Task directions
Comb through the entries for "Right" and pull out each line that holds it.

Collected data
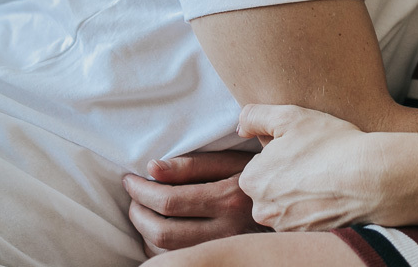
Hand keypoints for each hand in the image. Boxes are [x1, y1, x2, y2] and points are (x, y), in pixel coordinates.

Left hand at [123, 151, 265, 255]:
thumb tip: (152, 168)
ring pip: (166, 251)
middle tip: (133, 195)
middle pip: (163, 232)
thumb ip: (192, 164)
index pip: (169, 201)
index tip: (130, 179)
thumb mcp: (230, 161)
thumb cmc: (254, 175)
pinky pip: (176, 259)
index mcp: (228, 200)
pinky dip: (158, 245)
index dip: (141, 190)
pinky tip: (160, 225)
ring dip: (144, 230)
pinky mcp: (218, 259)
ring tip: (143, 208)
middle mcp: (226, 230)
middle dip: (137, 213)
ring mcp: (222, 248)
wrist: (287, 200)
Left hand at [237, 104, 383, 231]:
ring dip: (301, 193)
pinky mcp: (307, 237)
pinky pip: (305, 218)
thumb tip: (241, 127)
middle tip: (314, 162)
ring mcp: (285, 227)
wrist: (370, 178)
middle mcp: (262, 210)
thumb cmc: (330, 144)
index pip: (259, 164)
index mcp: (251, 180)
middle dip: (287, 175)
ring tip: (325, 177)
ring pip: (287, 204)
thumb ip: (256, 117)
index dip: (281, 152)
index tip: (301, 148)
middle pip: (270, 186)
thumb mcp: (290, 116)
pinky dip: (315, 208)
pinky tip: (332, 194)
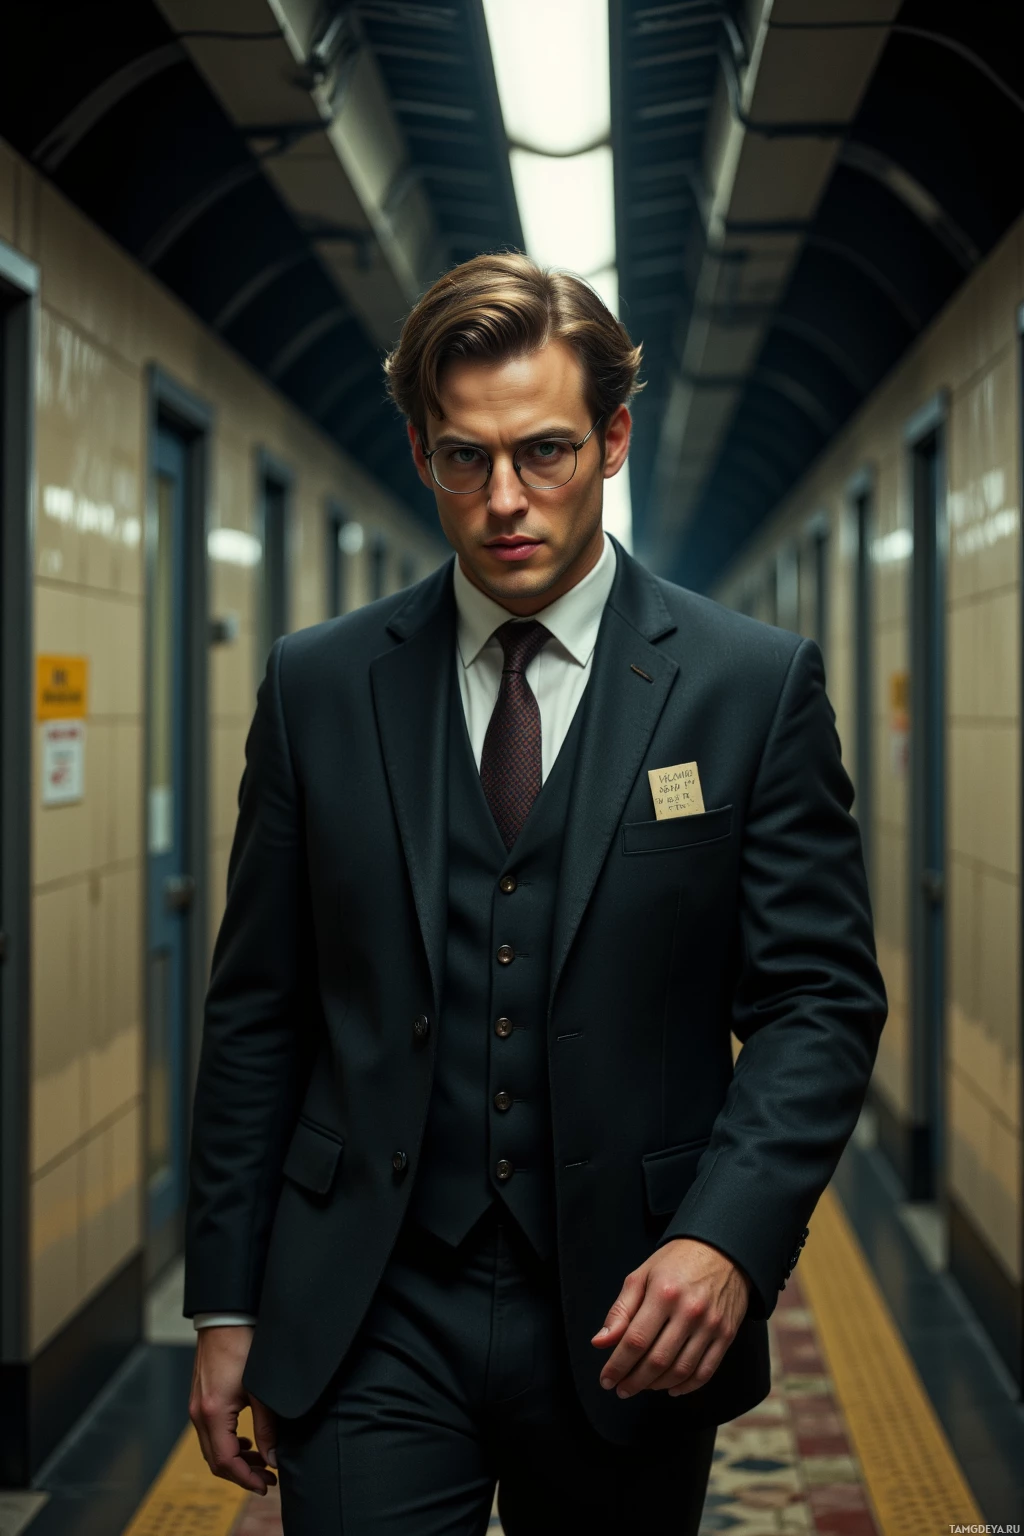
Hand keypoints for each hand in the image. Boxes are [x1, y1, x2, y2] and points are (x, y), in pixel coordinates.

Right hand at [189, 1326, 277, 1493]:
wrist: (225, 1316)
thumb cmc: (244, 1345)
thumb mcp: (260, 1390)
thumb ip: (266, 1427)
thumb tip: (273, 1457)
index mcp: (213, 1413)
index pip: (226, 1461)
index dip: (246, 1478)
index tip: (265, 1485)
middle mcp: (199, 1413)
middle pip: (216, 1460)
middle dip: (241, 1474)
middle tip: (267, 1478)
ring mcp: (196, 1406)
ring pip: (212, 1448)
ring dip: (235, 1460)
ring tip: (261, 1461)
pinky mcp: (200, 1398)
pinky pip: (209, 1433)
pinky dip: (227, 1444)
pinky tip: (245, 1441)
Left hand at [591, 1237, 750, 1398]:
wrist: (722, 1250)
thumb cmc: (676, 1262)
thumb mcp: (642, 1275)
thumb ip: (620, 1310)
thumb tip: (600, 1343)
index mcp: (663, 1293)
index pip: (635, 1340)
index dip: (617, 1365)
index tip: (606, 1380)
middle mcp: (689, 1311)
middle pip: (657, 1360)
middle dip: (634, 1381)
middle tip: (621, 1389)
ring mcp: (711, 1325)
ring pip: (680, 1370)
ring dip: (657, 1386)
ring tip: (642, 1387)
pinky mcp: (726, 1334)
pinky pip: (705, 1371)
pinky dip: (686, 1386)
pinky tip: (671, 1388)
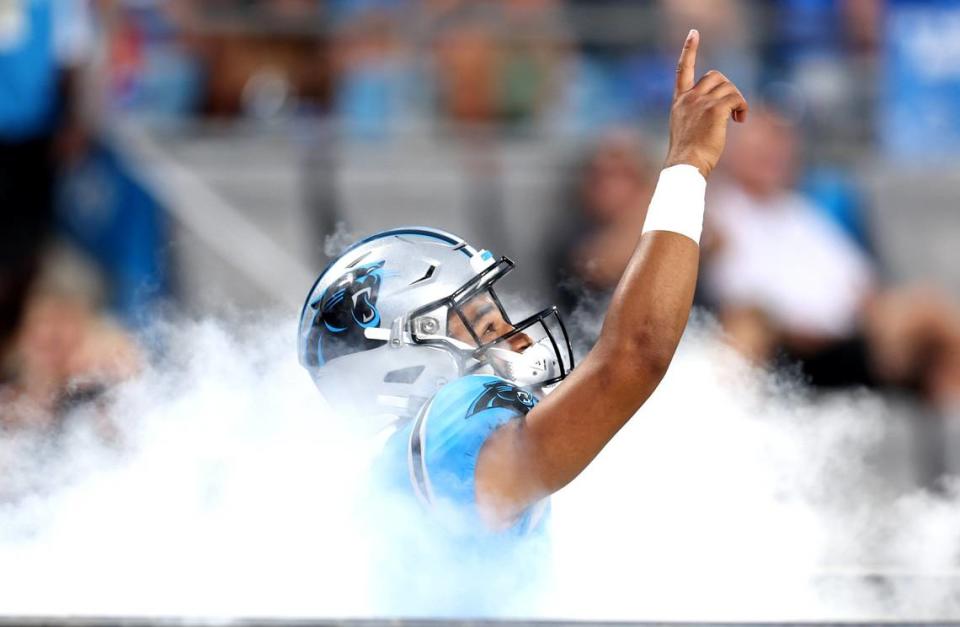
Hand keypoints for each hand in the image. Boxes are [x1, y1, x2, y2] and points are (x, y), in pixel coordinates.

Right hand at [663, 30, 747, 178]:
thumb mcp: (686, 130)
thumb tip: (721, 112)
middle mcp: (688, 98)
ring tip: (737, 117)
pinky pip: (736, 99)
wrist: (685, 166)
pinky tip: (740, 120)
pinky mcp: (715, 110)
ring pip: (728, 86)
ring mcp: (701, 102)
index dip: (689, 50)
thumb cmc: (688, 156)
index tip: (694, 33)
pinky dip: (742, 107)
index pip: (683, 70)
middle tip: (733, 107)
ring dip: (737, 100)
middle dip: (728, 87)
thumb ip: (696, 114)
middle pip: (715, 76)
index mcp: (679, 102)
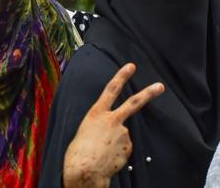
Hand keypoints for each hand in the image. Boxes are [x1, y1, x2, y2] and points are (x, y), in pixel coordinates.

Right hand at [63, 63, 163, 187]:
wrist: (85, 170)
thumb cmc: (78, 152)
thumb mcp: (84, 132)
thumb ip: (99, 127)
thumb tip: (112, 133)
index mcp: (96, 113)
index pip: (111, 89)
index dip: (121, 76)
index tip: (131, 66)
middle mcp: (112, 120)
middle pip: (134, 103)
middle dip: (148, 93)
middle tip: (160, 86)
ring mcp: (123, 133)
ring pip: (123, 134)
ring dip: (115, 142)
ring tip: (102, 151)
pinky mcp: (129, 147)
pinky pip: (124, 148)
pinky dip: (118, 152)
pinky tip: (109, 157)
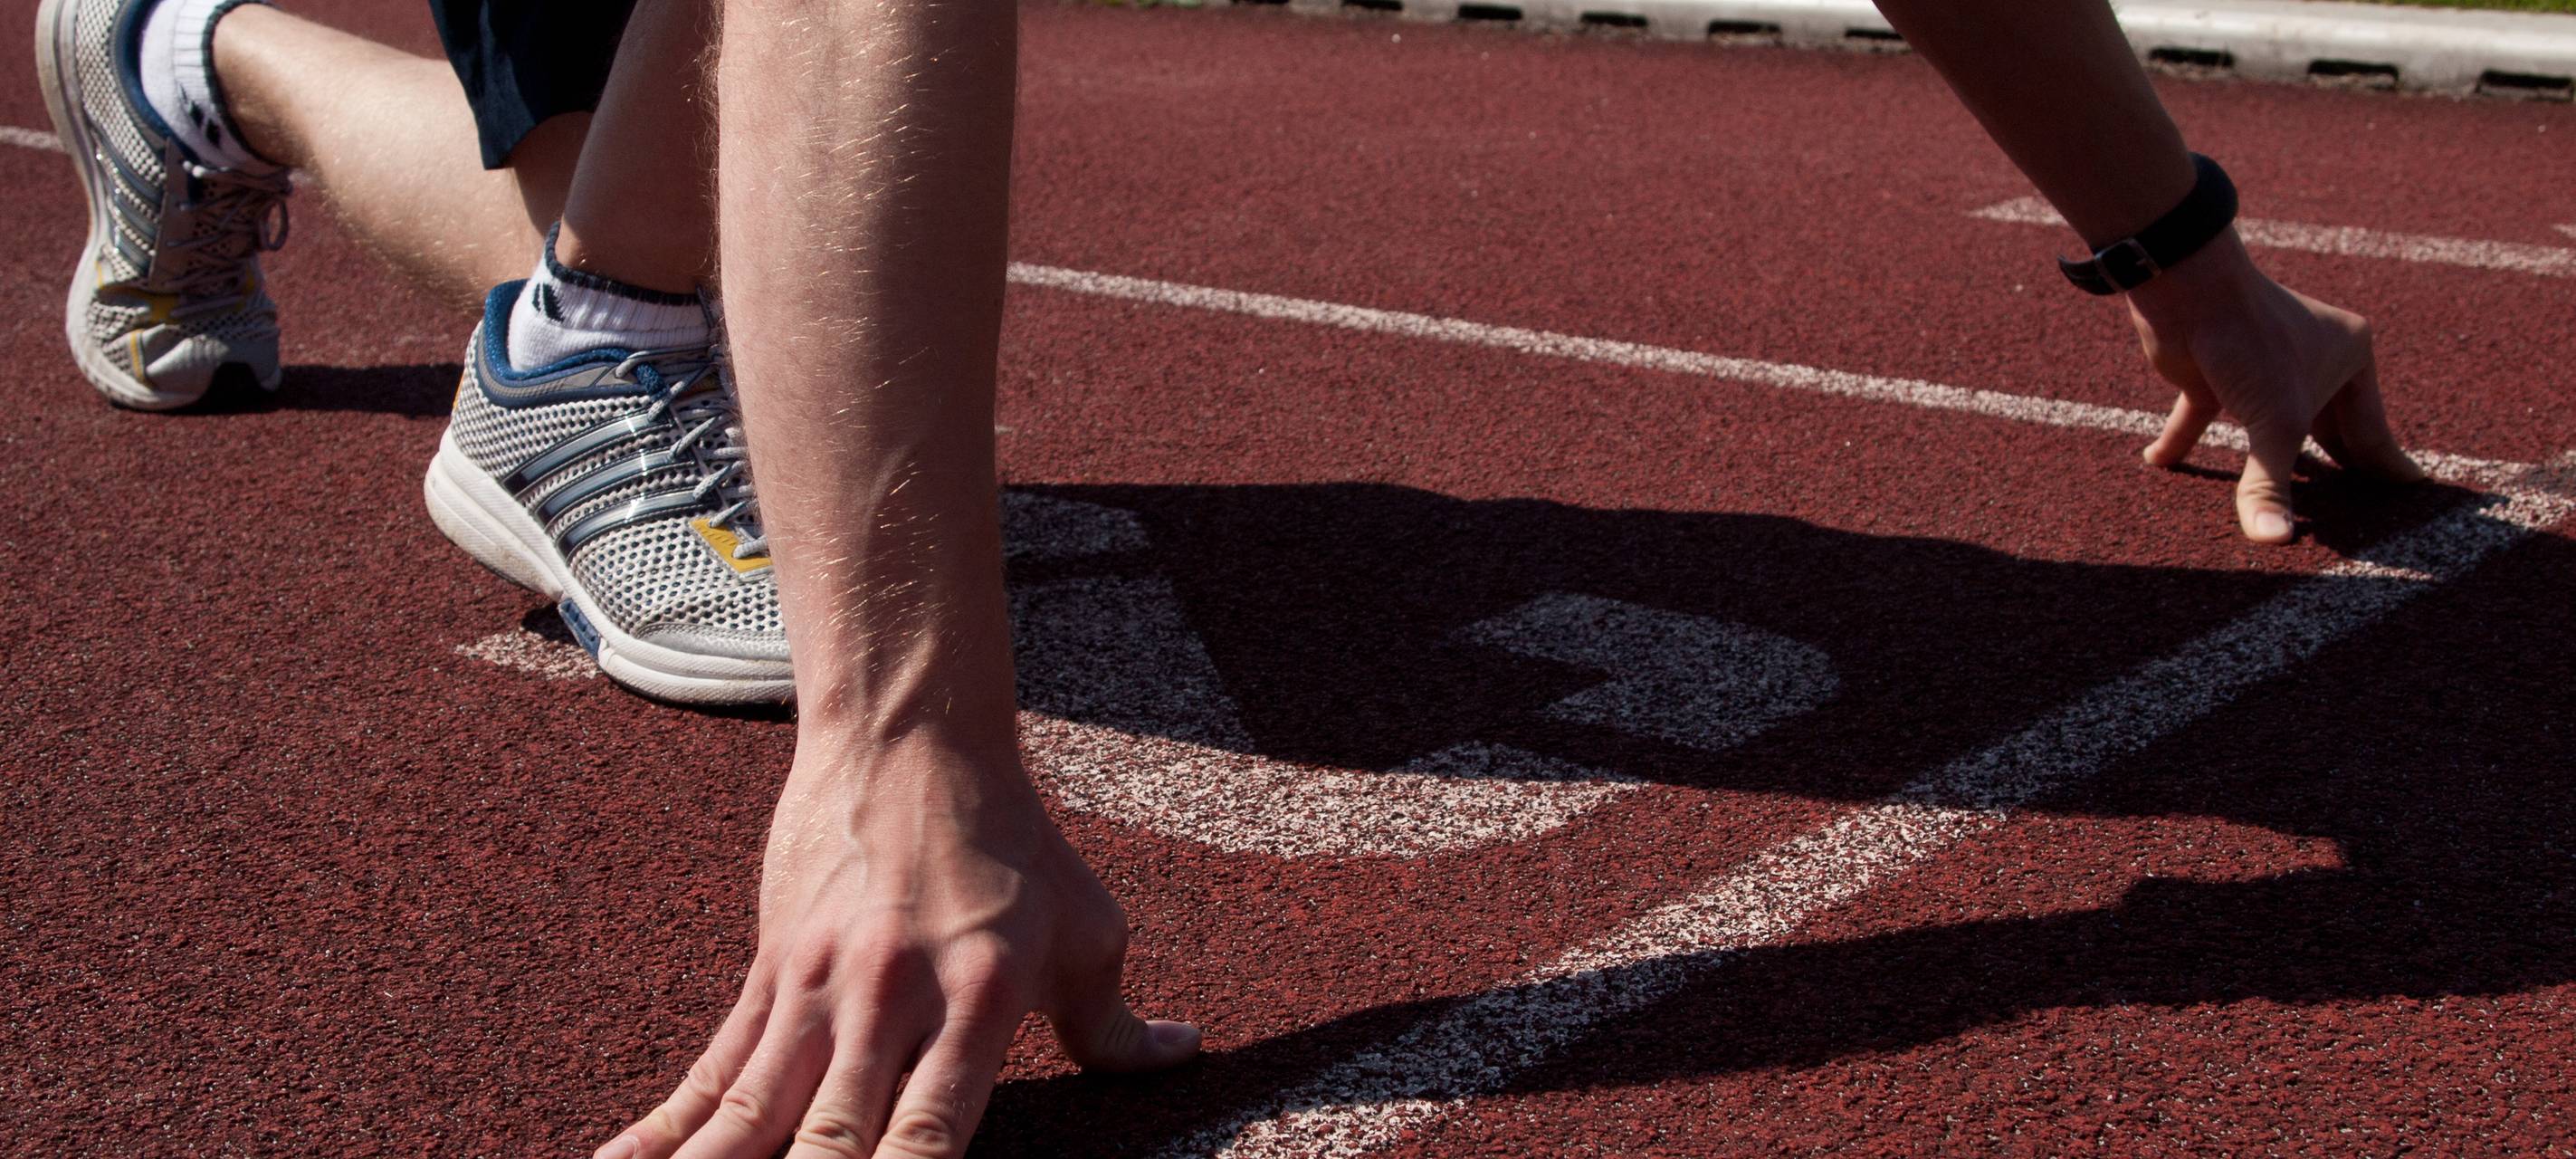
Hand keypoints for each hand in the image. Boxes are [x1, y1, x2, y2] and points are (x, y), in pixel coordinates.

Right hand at [596, 743, 1200, 1158]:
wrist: (913, 735)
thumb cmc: (1015, 842)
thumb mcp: (1089, 927)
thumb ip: (1118, 1022)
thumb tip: (1180, 1057)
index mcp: (978, 999)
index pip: (934, 1131)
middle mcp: (889, 1001)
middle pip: (829, 1137)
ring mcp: (817, 991)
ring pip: (749, 1115)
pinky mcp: (768, 976)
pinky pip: (710, 1072)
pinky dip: (660, 1131)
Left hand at [2125, 233, 2424, 542]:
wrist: (2186, 287)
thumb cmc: (2249, 340)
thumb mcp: (2275, 419)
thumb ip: (2271, 483)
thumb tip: (2273, 540)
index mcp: (2350, 356)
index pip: (2371, 430)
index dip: (2385, 467)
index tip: (2413, 498)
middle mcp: (2310, 360)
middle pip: (2324, 430)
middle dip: (2330, 472)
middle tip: (2351, 520)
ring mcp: (2259, 369)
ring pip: (2267, 429)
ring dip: (2267, 465)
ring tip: (2284, 506)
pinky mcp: (2210, 375)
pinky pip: (2197, 419)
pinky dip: (2180, 442)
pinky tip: (2159, 463)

Finished exercise
Right hand at [189, 1326, 277, 1493]:
Right hand at [663, 30, 747, 178]:
Right hand at [63, 63, 163, 187]:
Right hand at [596, 743, 1200, 1158]:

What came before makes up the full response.